Obviously, current events aren't as drastic as nuclear war. But the idea that mushroom clouds and ICBMs are the only thing we need to fear, the only threat we need to face, is as antiquated and pointless as the idea that crawling under a cheap school desk or hiding out in the basement of a movie theater would keep us safe.

So, as we go forward, come out of our bunkers and from under our desks, what will the world look like?

When a sufficient number of us have been vaccinated and the pandemic that ravages the globe is brought under control, what comes next? As we've seen, that universally expected "happy day" will most likely be a series of very personal "happy days" when we can hug loved ones, go to public places, travel and even exchange a handshake without fear.

But will we have changed? Will those of us who have lived with the upheaval and uncertainty of this disease ever be comfortable in a movie theater or a ball game again? How soon will we return to normal or will we become like our grandparents, forever stockpiling toilet paper and hand sanitizer in reaction to covid-19 like they saved aluminum foil and string in a reaction to the shortages of World War II?

Will we of a certain generation always have a face mask somewhere around us, always nag our grandchildren into massive eye-rolling on the need to "sing the birthday song twice while you wash your hands!"

And what will our nation look like if and when the rage of the moment subsides? When tempers, having flared, cool and whatever passes for reason and calm in the world's most successfully functioning democracy prevail?

Do we forget the sight of armed insurrectionists storming the U.S. Capitol? Or, again, do we regale our grandchildren with stories they have no way of appreciating, like our children have no way of appreciating our stories of Kent State or the 1968 Holy Week Uprising sparked by Martin Luther King's assassination or the Los Angeles riots that resulted from the beating of Rodney King?

Can we come to grips with what is increasingly apparent – that there is a portion of our country that would rather believe blatant lies that reaffirm their world view and are prepared to act violently in support of those lies than will accept a truth that disappoints them?

To say this is the greatest governmental crisis to ever face our nation is to overlook, at least, a bloody Civil War.
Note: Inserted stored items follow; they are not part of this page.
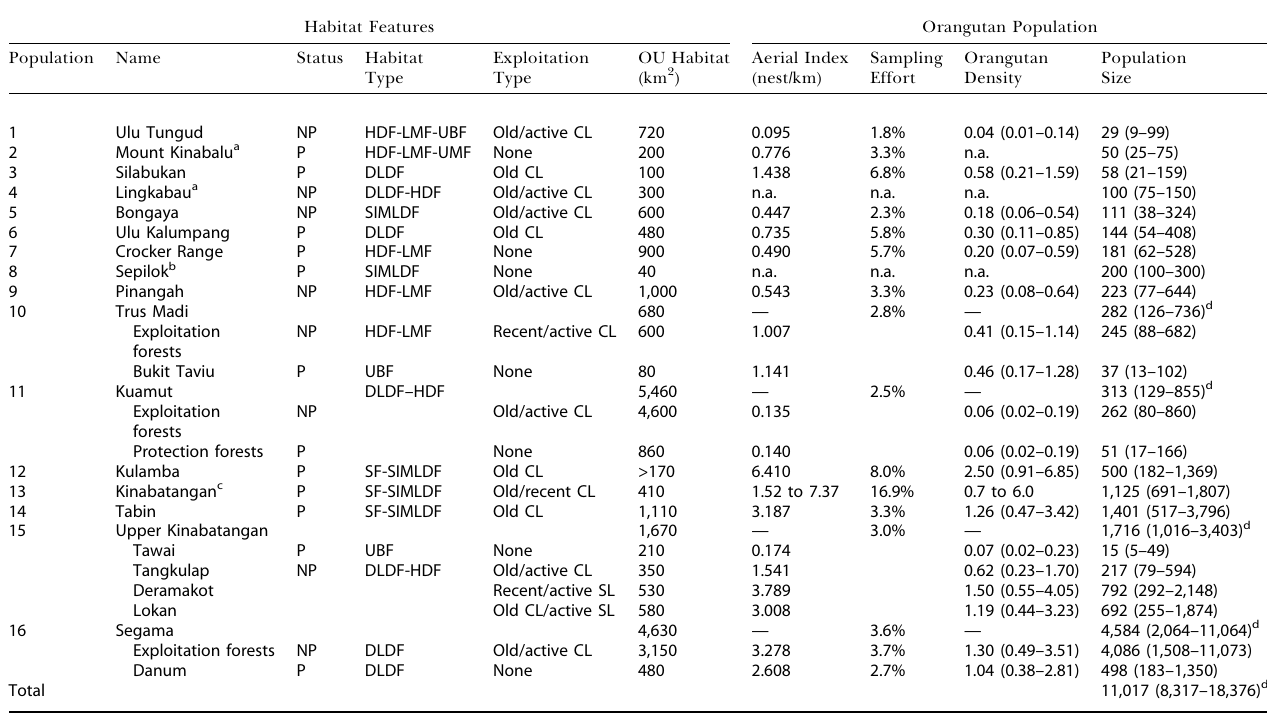
Table 2. Area Name and Size of Habitat Occupied by Orangutans, Aerial Indexes, Nest and Orangutan Densities, and Final Population-Size Estimates for the 16 Major Orangutan Populations Identified during the Surveys in Sabah, Malaysia,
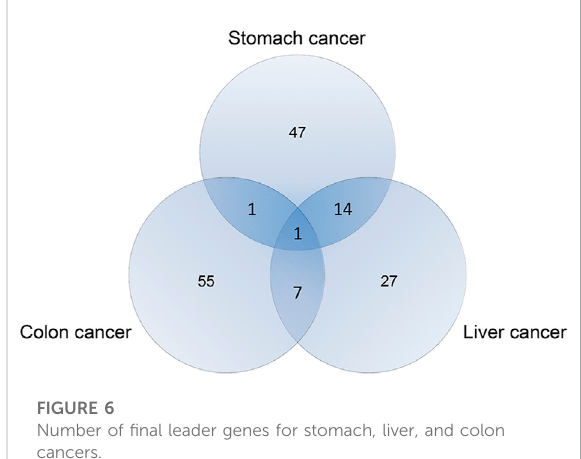
FIGURE 6 Number of fi nal leader genes for stomach, liver, and colon cancers.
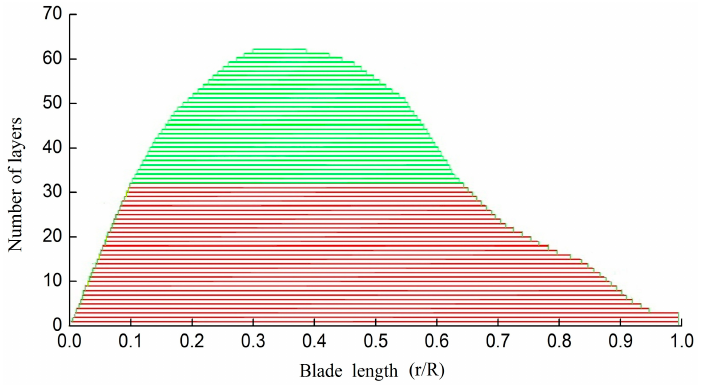
Figure 6. Material layup of the spar cap.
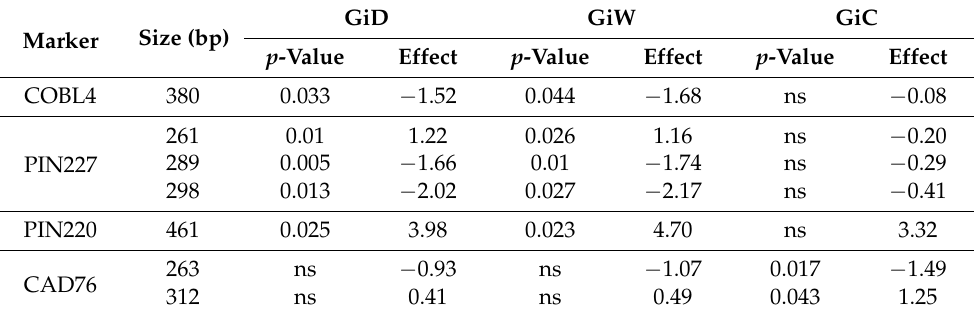
Table 2. Allelic effect on girth growth traits of each significant ILP marker in rubber tree breeding lines.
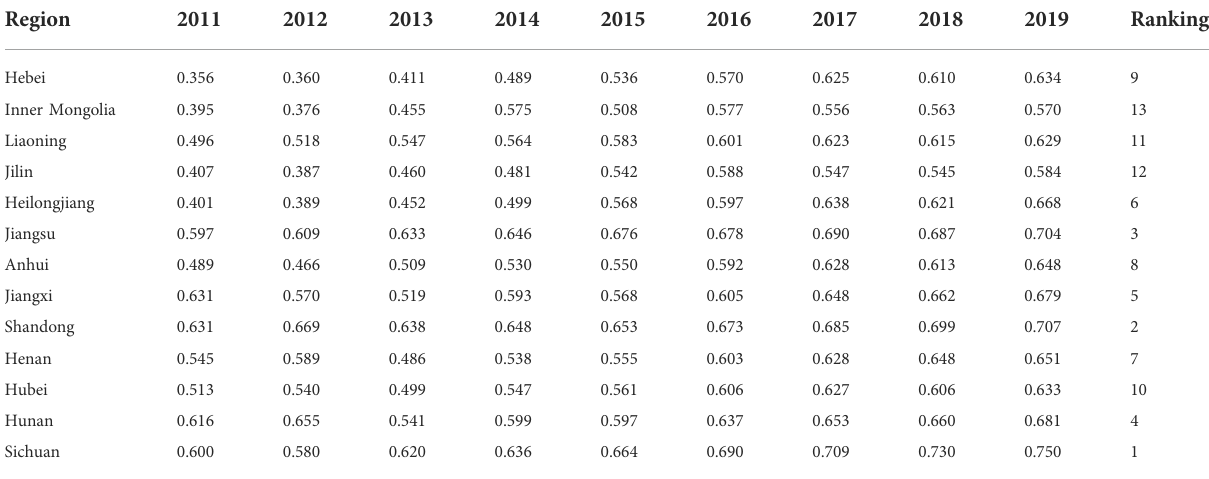
TABLE 5 Calculation results of environmental index. Region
To say this is the greatest health crisis to ever face America is to overlook, at least, the Spanish Flu epidemic that killed more than 600,000 Americans.

And to claim the world faces its greatest challenge ever is to forget we still have living among us men and women who left their homes and traveled halfway across the world to fight a far greater existential threat.

But those were someone else's events, and these are ours. History is, unfortunately more linear then cyclical. It's only human nature and the tendency to react the same way to stimuli that cause us to believe it repeats itself and that the same positive conclusions of the past will replicate going forward. Unfortunately, past performance is not necessarily an indicator of future success.

When we come out of our bunkers, what will the world look like? And will we recognize it?

Gary Smith is a recovering journalist living in Rogers.